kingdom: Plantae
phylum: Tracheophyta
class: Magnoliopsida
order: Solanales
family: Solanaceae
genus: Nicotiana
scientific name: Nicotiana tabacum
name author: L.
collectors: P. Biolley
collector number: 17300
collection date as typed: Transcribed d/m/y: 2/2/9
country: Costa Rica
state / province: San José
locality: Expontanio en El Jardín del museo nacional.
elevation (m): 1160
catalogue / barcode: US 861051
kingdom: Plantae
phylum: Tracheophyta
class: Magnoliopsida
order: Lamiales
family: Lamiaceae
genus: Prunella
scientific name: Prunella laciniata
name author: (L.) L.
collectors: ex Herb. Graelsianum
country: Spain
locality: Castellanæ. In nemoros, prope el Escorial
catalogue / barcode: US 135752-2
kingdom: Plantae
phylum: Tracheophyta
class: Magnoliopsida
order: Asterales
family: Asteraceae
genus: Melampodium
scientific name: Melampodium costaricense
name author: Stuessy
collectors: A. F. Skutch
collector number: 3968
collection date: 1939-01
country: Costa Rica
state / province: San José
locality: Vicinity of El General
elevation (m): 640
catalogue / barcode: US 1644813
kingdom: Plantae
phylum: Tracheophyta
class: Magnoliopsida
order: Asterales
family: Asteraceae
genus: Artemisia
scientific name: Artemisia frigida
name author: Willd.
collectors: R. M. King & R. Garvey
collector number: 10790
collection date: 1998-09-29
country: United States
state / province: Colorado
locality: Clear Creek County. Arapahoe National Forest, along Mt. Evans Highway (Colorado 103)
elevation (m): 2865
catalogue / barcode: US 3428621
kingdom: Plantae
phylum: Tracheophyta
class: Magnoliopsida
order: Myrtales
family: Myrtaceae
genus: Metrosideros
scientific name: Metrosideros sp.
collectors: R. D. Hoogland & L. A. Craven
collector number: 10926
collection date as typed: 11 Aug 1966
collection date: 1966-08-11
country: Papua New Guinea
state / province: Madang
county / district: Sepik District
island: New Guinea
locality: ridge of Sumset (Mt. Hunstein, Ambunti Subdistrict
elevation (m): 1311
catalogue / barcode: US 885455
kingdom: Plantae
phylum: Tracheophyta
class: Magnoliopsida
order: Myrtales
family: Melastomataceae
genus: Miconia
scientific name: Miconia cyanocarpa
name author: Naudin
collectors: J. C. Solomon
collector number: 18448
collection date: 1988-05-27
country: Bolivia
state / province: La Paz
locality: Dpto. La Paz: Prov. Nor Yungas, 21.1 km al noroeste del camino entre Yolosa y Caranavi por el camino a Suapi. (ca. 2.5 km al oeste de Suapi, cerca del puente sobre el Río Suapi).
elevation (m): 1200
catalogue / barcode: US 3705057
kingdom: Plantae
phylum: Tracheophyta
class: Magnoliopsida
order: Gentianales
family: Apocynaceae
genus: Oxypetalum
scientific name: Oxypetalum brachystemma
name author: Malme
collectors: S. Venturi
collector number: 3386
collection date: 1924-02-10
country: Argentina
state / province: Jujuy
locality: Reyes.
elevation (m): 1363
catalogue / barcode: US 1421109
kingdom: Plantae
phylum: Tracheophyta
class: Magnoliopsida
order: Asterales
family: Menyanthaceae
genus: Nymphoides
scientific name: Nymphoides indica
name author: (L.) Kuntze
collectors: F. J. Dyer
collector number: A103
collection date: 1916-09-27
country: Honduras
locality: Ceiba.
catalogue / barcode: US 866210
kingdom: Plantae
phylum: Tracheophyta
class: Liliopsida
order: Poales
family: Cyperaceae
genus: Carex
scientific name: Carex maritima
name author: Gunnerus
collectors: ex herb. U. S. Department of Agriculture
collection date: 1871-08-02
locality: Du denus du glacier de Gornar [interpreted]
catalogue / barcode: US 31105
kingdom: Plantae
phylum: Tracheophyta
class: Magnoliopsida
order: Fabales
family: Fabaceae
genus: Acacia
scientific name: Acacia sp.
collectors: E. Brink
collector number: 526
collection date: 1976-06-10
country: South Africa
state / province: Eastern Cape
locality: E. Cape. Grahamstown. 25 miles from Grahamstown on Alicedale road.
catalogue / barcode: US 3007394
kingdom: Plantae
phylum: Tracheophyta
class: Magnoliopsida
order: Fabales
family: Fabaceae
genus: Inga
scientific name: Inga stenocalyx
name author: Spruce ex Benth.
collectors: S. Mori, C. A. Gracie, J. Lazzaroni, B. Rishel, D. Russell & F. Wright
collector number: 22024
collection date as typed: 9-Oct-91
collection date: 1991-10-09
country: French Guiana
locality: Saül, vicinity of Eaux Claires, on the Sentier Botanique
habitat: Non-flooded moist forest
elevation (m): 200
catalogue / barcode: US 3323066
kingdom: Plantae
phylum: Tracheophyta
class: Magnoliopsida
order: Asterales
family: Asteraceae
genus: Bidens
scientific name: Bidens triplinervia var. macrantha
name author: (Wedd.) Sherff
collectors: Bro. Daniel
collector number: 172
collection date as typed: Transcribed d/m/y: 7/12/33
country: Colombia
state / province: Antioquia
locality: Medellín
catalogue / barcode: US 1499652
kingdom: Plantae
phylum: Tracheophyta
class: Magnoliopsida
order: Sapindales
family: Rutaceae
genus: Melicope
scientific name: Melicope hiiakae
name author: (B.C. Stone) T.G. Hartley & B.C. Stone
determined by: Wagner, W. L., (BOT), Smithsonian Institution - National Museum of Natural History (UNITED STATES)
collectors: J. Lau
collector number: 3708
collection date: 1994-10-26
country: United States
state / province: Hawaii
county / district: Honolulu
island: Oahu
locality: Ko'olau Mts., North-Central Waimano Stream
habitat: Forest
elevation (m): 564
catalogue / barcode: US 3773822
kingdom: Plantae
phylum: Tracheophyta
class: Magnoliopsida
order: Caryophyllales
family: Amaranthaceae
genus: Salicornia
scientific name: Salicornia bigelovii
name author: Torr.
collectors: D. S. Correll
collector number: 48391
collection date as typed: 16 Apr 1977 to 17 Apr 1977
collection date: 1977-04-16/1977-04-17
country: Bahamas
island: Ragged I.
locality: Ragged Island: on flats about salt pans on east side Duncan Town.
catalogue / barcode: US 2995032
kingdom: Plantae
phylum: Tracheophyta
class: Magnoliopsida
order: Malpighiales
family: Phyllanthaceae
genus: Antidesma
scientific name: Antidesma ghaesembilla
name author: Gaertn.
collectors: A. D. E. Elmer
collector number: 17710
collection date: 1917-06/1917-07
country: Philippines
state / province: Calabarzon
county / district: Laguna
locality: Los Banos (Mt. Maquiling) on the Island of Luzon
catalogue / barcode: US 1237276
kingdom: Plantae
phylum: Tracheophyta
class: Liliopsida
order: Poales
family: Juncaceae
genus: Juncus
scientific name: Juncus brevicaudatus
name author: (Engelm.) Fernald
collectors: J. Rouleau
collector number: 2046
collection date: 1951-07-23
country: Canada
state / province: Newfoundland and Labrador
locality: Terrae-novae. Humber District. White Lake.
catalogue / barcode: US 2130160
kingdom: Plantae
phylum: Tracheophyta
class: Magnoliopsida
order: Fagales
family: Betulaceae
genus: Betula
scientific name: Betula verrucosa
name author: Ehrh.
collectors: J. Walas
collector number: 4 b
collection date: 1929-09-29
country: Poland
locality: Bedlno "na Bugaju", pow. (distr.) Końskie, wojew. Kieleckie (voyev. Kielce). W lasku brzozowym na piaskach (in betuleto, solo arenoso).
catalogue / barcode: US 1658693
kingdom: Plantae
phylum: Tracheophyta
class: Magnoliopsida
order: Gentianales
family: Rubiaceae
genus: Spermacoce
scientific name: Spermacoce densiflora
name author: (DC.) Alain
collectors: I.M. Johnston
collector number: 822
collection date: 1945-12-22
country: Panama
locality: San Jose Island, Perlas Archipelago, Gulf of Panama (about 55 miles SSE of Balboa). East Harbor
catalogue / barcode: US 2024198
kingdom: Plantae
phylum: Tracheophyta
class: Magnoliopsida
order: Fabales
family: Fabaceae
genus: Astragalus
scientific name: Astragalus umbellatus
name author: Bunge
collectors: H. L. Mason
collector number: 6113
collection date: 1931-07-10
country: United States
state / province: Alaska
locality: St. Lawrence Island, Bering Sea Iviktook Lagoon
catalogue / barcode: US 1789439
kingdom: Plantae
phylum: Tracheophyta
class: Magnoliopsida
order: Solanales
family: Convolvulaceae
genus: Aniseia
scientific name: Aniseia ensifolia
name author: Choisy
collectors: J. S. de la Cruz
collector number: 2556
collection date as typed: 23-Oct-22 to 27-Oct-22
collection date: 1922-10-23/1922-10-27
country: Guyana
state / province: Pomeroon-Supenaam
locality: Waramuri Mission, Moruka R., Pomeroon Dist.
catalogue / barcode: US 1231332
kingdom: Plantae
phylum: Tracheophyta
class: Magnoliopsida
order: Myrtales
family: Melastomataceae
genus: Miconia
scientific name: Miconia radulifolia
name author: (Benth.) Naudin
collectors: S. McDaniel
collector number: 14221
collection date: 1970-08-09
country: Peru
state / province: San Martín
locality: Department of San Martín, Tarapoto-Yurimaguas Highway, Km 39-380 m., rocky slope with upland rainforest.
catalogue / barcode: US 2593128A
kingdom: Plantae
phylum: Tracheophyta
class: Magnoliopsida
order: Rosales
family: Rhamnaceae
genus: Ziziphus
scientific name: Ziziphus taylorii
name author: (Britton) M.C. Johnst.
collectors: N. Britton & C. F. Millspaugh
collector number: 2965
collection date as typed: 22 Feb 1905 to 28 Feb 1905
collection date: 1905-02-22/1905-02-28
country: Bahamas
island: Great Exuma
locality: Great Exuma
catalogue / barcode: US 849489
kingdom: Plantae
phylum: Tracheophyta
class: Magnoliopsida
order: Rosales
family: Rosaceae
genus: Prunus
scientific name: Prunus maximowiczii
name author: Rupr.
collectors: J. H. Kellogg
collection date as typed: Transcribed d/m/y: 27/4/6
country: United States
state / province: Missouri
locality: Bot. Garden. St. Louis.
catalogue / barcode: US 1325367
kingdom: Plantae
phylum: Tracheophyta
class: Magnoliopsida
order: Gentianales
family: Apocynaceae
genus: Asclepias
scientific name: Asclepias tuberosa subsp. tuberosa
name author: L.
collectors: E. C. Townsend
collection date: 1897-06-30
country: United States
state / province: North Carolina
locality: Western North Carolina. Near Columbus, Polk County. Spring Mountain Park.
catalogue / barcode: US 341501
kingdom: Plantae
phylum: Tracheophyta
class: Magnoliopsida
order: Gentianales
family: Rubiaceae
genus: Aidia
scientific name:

☆ ☆ ☆ ☆

◆ Problem to work on
Could you retype the lines between the one holding "country: Canada" and the one holding "country: Guyana", inclusive?

◆ Task output
country: Canada
state / province: Newfoundland and Labrador
locality: Terrae-novae. Humber District. White Lake.
catalogue / barcode: US 2130160
kingdom: Plantae
phylum: Tracheophyta
class: Magnoliopsida
order: Fagales
family: Betulaceae
genus: Betula
scientific name: Betula verrucosa
name author: Ehrh.
collectors: J. Walas
collector number: 4 b
collection date: 1929-09-29
country: Poland
locality: Bedlno "na Bugaju", pow. (distr.) Końskie, wojew. Kieleckie (voyev. Kielce). W lasku brzozowym na piaskach (in betuleto, solo arenoso).
catalogue / barcode: US 1658693
kingdom: Plantae
phylum: Tracheophyta
class: Magnoliopsida
order: Gentianales
family: Rubiaceae
genus: Spermacoce
scientific name: Spermacoce densiflora
name author: (DC.) Alain
collectors: I.M. Johnston
collector number: 822
collection date: 1945-12-22
country: Panama
locality: San Jose Island, Perlas Archipelago, Gulf of Panama (about 55 miles SSE of Balboa). East Harbor
catalogue / barcode: US 2024198
kingdom: Plantae
phylum: Tracheophyta
class: Magnoliopsida
order: Fabales
family: Fabaceae
genus: Astragalus
scientific name: Astragalus umbellatus
name author: Bunge
collectors: H. L. Mason
collector number: 6113
collection date: 1931-07-10
country: United States
state / province: Alaska
locality: St. Lawrence Island, Bering Sea Iviktook Lagoon
catalogue / barcode: US 1789439
kingdom: Plantae
phylum: Tracheophyta
class: Magnoliopsida
order: Solanales
family: Convolvulaceae
genus: Aniseia
scientific name: Aniseia ensifolia
name author: Choisy
collectors: J. S. de la Cruz
collector number: 2556
collection date as typed: 23-Oct-22 to 27-Oct-22
collection date: 1922-10-23/1922-10-27
country: Guyana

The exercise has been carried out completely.